Update vector database version: Replace¶
Choose Replace data and change chunking to replace the data source completely and, optionally, modify the vector database configuration. You are prompted to select the replacement data.
When replacing the data source entirely, both the embedding model and the chunking configuration can be changed. Fundamentally, this method rebuilds the vector database but provides you a starting point from an existing version. You may want to do this, for example, to test prompting strategies or to maintain deployed assets.
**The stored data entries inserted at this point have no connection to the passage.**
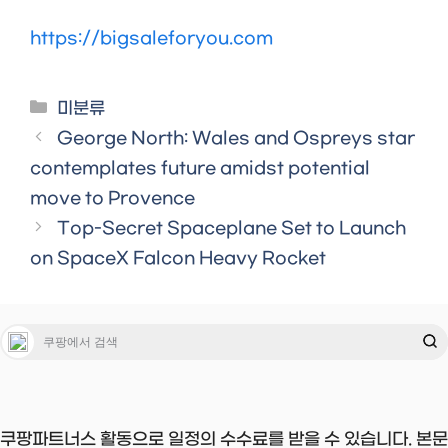
https://bigsaleforyou.com
Categories
미분류
George North: Wales and Ospreys star
contemplates future amidst potential
move to Provence
Top-Secret Spaceplane Set to Launch
on SpaceX Falcon Heavy Rocket
쿠팡파트너스 활동으로 일정의 수수료를 받을 수 있습니다. 본문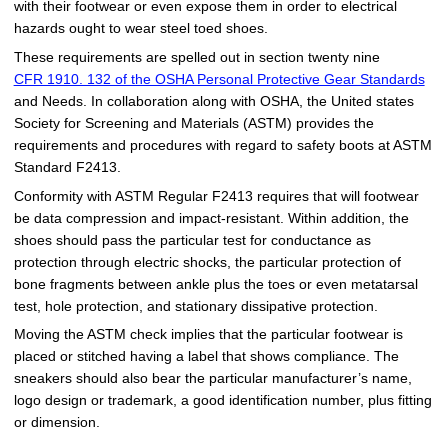
with their footwear or even expose them in order to electrical
hazards ought to wear steel toed shoes.
These requirements are spelled out in section twenty nine
CFR 1910. 132 of the OSHA Personal Protective Gear Standards
and Needs. In collaboration along with OSHA, the United states
Society for Screening and Materials (ASTM) provides the
requirements and procedures with regard to safety boots at ASTM
Standard F2413.
Conformity with ASTM Regular F2413 requires that will footwear
be data compression and impact-resistant. Within addition, the
shoes should pass the particular test for conductance as
protection through electric shocks, the particular protection of
bone fragments between ankle plus the toes or even metatarsal
test, hole protection, and stationary dissipative protection.
Moving the ASTM check implies that the particular footwear is
placed or stitched having a label that shows compliance. The
sneakers should also bear the particular manufacturer’s name,
logo design or trademark, a good identification number, plus fitting
or dimension.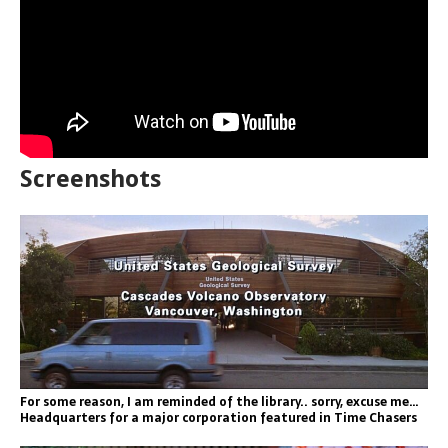
Screenshots
For some reason, I am reminded of the library.. sorry, excuse me…
Headquarters for a major corporation featured in Time Chasers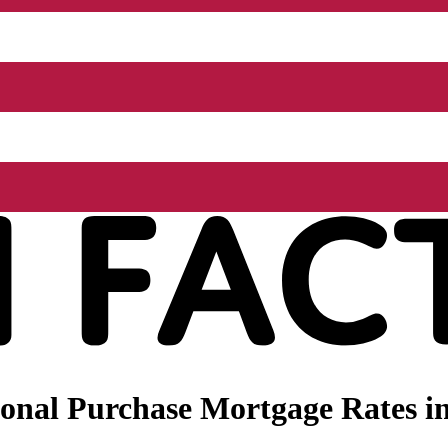
nal Purchase Mortgage Rates in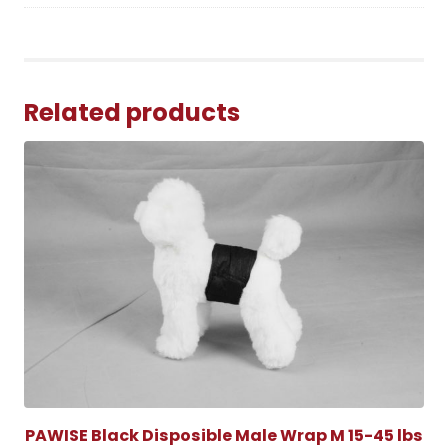
Related products
PAWISE Black Disposible Male Wrap M 15-45 lbs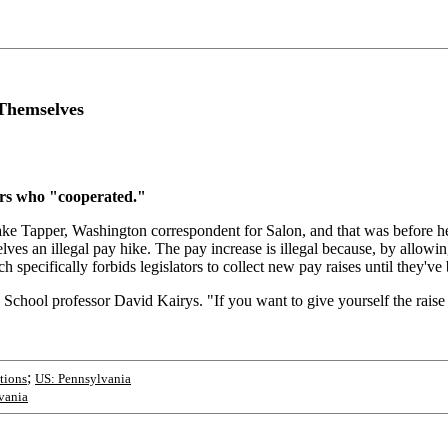
 Themselves
ors who "cooperated."
d Jake Tapper, Washington correspondent for Salon, and that was before h
mselves an illegal pay hike. The pay increase is illegal because, by allo
ch specifically forbids legislators to collect new pay raises until they've
 School professor David Kairys. "If you want to give yourself the raise a
;
ctions
US: Pennsylvania
vania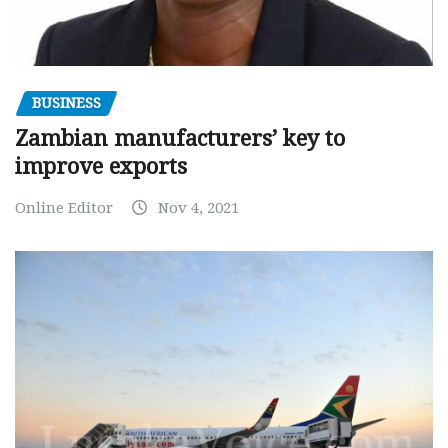
BUSINESS
Zambian manufacturers’ key to
improve exports
Online Editor
Nov 4, 2021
After selecting the data source, configure the chunking strategy.
Related items¶
Note
The Related items information is only visible if the configuration has associated deployments, custom models, or registered models.
The help text under Related items indicates the number of assets related to source vector database that you are creating a new version from ("There are 3 assets connected to this vector database.") Use the radio buttons to set the update method for all assets connected to the source of the new version, either manually or automatically.
When you select to update manually, after saving the new version you are taken to the vector database details page. From there, navigate to the LLM blueprint in the playground and manually export it to the model workshop. Then, register the custom model that uses the new vector database and do a model replacement for the deployments that should use the new newly created model package.
When using the automatic update option, you are prompted to choose exactly which assets you would like DataRobot to update with the new vector database version.
Select either:
- Update all related LLM blueprints to swap the new version into each related LLM blueprint configuration.
- Update all related deployment assets to swap the new version into all related LLM blueprints, deployments, and custom model and registered model versions that are used by the deployment.
Comparing versions¶
Use the Details section to compare vector database versions and see the results of changes implemented.
Check back soon
The documentation, like the application, is "continuous deployment." This section will soon be expanded to contain more descriptions, examples, and images.
Create a playground¶
Use either the button in the Related items section or the Vector database actions dropdown to create a playground from the selected version of a vector database.
A new playground opens, ready for configuration. The playground opens to the Vector database tab, with the version and chunking information preloaded.
Note
Although this page was reached from within the vector database details page, you are creating a brand new playground. There is no LLM selected, so be sure to set the LLM blueprint in the LLM tab and also consider your prompting strategy.
From the Vector database tab you can modify settings and even create a new vector database. See details on creating vector databases in a playground.
Once the vector database is configured and saved you can send text queries.